Extracted records:

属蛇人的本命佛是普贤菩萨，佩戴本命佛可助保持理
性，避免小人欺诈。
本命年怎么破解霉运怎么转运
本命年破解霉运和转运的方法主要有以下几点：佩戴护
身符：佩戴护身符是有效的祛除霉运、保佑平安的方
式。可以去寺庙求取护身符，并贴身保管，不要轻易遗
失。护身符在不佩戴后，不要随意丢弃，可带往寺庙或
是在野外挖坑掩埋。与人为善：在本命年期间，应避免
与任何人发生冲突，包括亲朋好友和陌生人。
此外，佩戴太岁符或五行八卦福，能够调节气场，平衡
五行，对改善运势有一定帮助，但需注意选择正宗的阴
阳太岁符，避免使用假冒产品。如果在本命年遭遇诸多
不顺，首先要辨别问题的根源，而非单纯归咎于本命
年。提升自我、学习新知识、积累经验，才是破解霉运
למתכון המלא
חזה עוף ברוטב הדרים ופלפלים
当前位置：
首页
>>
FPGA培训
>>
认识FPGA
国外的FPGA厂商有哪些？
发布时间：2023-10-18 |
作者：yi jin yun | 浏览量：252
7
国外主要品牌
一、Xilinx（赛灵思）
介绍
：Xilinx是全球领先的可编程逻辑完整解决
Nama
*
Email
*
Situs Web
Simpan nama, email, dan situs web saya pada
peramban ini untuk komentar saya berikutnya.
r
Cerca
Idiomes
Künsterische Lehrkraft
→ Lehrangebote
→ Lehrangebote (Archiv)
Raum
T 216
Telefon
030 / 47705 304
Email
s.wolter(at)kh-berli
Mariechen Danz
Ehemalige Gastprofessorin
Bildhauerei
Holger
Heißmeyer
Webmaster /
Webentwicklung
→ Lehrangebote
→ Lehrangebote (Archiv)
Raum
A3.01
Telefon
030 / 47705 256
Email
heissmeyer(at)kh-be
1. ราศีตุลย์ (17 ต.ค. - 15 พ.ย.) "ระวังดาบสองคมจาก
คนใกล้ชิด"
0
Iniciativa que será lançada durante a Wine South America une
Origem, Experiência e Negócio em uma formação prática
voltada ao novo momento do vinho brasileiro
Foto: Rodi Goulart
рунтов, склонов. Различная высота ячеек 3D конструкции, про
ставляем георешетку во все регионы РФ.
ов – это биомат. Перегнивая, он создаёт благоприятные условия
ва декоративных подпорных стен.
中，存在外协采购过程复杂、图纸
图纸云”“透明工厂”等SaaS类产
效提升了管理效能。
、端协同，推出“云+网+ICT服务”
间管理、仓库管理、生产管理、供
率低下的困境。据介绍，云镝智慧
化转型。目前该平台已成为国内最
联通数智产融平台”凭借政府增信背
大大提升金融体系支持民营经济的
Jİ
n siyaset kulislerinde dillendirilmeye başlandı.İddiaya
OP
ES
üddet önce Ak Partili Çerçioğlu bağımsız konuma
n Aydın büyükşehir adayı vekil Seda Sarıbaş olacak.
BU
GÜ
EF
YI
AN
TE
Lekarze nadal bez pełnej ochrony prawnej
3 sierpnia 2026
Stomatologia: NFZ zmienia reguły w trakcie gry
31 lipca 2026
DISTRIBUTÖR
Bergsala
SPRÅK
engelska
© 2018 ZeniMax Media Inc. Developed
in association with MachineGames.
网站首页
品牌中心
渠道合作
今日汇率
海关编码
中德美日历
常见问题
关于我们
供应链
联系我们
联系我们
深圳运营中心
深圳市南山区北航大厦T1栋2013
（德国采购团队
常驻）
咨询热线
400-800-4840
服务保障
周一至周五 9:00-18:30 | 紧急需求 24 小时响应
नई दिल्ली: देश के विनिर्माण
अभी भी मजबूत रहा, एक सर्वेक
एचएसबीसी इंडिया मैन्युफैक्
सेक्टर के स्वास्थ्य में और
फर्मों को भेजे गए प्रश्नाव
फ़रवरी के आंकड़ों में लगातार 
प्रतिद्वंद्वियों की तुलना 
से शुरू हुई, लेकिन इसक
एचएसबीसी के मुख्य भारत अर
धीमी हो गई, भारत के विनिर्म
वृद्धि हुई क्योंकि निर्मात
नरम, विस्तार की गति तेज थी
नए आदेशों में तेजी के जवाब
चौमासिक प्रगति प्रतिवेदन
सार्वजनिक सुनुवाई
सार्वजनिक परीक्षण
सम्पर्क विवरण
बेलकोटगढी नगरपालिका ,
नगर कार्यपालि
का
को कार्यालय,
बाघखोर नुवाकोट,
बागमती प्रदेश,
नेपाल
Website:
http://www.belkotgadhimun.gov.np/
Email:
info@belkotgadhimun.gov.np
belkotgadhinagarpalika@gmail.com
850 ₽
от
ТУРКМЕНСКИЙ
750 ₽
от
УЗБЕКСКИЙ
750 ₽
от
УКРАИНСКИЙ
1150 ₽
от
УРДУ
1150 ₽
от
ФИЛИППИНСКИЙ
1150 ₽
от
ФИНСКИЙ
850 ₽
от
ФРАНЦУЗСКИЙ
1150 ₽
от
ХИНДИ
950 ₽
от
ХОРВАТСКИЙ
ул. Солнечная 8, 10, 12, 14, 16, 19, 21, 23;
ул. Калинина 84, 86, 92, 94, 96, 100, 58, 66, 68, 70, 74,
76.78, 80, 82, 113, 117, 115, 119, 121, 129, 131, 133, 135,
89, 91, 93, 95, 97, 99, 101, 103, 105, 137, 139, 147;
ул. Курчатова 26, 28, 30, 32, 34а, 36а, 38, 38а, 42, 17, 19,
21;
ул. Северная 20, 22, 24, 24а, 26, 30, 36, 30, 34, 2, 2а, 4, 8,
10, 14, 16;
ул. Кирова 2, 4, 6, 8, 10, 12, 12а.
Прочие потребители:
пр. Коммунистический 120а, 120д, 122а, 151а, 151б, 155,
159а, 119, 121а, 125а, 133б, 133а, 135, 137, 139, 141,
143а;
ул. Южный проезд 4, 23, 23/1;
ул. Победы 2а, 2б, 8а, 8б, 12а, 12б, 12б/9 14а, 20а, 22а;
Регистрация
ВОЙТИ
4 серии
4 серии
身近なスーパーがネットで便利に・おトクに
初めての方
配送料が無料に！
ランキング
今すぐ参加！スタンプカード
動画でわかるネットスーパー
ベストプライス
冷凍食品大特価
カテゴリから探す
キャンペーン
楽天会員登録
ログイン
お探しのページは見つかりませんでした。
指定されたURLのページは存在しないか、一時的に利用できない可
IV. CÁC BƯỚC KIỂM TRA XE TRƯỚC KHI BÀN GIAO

What you need to do: Copy out the stretch from the start of the records through the line containing "Foto: Rodi Goulart", replacing "Raum" with "Zimmer" and keeping everything else the same.

Written reply:
属蛇人的本命佛是普贤菩萨，佩戴本命佛可助保持理
性，避免小人欺诈。
本命年怎么破解霉运怎么转运
本命年破解霉运和转运的方法主要有以下几点：佩戴护
身符：佩戴护身符是有效的祛除霉运、保佑平安的方
式。可以去寺庙求取护身符，并贴身保管，不要轻易遗
失。护身符在不佩戴后，不要随意丢弃，可带往寺庙或
是在野外挖坑掩埋。与人为善：在本命年期间，应避免
与任何人发生冲突，包括亲朋好友和陌生人。
此外，佩戴太岁符或五行八卦福，能够调节气场，平衡
五行，对改善运势有一定帮助，但需注意选择正宗的阴
阳太岁符，避免使用假冒产品。如果在本命年遭遇诸多
不顺，首先要辨别问题的根源，而非单纯归咎于本命
年。提升自我、学习新知识、积累经验，才是破解霉运
למתכון המלא
חזה עוף ברוטב הדרים ופלפלים
当前位置：
首页
>>
FPGA培训
>>
认识FPGA
国外的FPGA厂商有哪些？
发布时间：2023-10-18 |
作者：yi jin yun | 浏览量：252
7
国外主要品牌
一、Xilinx（赛灵思）
介绍
：Xilinx是全球领先的可编程逻辑完整解决
Nama
*
Email
*
Situs Web
Simpan nama, email, dan situs web saya pada
peramban ini untuk komentar saya berikutnya.
r
Cerca
Idiomes
Künsterische Lehrkraft
→ Lehrangebote
→ Lehrangebote (Archiv)
Zimmer
T 216
Telefon
030 / 47705 304
Email
s.wolter(at)kh-berli
Mariechen Danz
Ehemalige Gastprofessorin
Bildhauerei
Holger
Heißmeyer
Webmaster /
Webentwicklung
→ Lehrangebote
→ Lehrangebote (Archiv)
Zimmer
A3.01
Telefon
030 / 47705 256
Email
heissmeyer(at)kh-be
1. ราศีตุลย์ (17 ต.ค. - 15 พ.ย.) "ระวังดาบสองคมจาก
คนใกล้ชิด"
0
Iniciativa que será lançada durante a Wine South America une
Origem, Experiência e Negócio em uma formação prática
voltada ao novo momento do vinho brasileiro
Foto: Rodi Goulart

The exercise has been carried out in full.